Excerpt to read START

Andrea Rozario: Qualified equity release advisers in high demand

Equity release is on track for another record-breaking year, writes Andrea Rozario in her latest column for Retirement Planner. Here she explains why properly qualified advisers are in high demand and there is more room at the table

It’s hard to argue that equity release hasn’t been one of the real success stories of the last few years.

We’re not only breaking lending records year after year, but we’re also stealing headlines.

This small niche of the mortgage market is certainly punching above its weight, and I for one think that this success story is set to continue for the foreseeable future. However, there are still problems.

One being, that there still aren’t enough advisers regularly practising equity release, and even fewer specialising exclusively in our market. But as we continue to succeed and continually knock on the door of the mainstream, our adviser population will climb upwards. But there’s more reasons advisers should look to equity release.

Opportunity

According to research revealed by Pure Retirement earlier this year, only 500 to 1,000 mortgage advisers regularly advise on equity release products every month. This sounds slim to begin with, but compare this with the standard mortgage market, where more than 5,000 intermediary firms employ upwards of 45,000 approved people and appointed representatives, and you get a clearer picture. More advisers need to take equity release seriously.

But why should more advisers look to specialise in equity release? One obvious reason is the growth we have experienced in recent years.

Our entire market is virtually doubling in value every couple of years, so the opportunity for doing solid business is obviously here. What’s more, with only an estimated 1,000 advisers regularly focusing on equity release, there is clearly less competition than within the traditional market.

Excerpt to read END
Data START

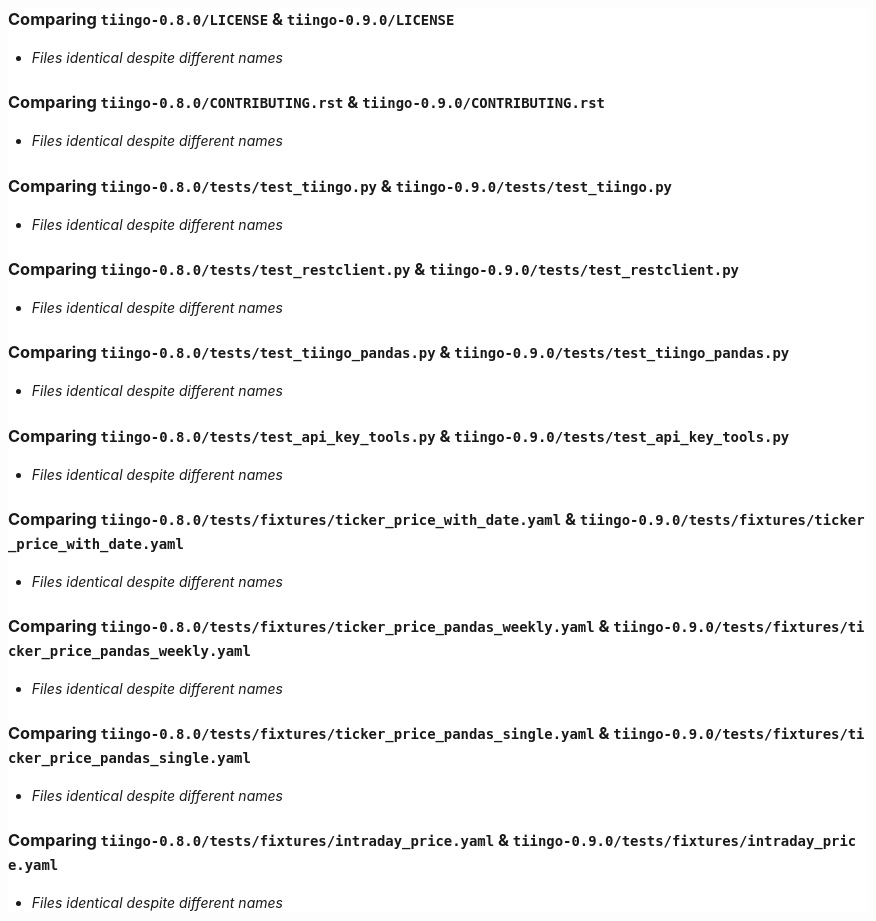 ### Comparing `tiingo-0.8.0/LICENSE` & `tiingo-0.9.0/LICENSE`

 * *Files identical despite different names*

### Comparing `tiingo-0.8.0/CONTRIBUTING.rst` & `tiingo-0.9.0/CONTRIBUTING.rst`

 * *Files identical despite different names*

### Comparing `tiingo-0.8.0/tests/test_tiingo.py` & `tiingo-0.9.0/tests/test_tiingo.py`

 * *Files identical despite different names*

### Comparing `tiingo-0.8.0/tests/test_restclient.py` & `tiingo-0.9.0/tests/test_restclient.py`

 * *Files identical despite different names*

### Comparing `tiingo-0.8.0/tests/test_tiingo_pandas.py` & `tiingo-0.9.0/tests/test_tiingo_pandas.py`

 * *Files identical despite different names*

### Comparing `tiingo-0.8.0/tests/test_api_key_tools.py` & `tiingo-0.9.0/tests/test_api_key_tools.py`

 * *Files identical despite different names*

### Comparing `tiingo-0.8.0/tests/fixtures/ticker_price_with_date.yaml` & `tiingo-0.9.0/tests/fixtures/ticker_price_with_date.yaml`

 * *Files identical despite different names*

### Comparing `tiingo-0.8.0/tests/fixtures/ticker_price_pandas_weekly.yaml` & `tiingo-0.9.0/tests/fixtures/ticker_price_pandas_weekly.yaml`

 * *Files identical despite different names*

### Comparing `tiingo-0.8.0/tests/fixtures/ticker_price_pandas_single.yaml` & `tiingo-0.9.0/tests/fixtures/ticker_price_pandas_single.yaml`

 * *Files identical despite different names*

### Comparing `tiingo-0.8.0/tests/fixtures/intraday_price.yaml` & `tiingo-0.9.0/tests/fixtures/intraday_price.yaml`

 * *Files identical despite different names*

Data END
Data START

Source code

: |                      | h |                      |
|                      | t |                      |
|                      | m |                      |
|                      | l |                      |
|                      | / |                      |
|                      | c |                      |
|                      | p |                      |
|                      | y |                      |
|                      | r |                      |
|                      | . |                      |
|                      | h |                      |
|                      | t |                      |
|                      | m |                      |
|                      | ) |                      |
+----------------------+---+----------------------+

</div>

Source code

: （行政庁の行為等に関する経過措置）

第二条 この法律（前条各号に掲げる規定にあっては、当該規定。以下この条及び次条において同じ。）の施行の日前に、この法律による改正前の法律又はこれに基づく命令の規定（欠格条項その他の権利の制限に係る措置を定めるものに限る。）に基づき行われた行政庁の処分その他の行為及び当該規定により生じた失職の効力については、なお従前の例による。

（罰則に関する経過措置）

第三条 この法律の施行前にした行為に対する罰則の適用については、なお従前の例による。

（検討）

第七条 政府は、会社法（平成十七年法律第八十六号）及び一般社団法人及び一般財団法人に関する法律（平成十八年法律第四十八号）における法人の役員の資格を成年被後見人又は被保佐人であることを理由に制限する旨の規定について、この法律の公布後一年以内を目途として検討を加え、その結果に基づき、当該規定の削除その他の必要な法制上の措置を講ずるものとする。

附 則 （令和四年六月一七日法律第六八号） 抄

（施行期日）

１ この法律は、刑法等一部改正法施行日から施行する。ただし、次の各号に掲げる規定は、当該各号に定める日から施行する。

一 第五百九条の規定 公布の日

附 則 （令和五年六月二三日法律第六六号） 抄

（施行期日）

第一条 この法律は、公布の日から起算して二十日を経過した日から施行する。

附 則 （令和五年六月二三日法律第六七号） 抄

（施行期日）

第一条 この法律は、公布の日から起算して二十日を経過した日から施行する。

Data END

Requirement: According to the column on equity release advisers, how many mortgage advisers regularly advise on equity release products every month, per the Pure Retirement research? Rely only on the column about equity release advisers, not the lines.

Exercise result: Only 500 to 1,000 mortgage advisers.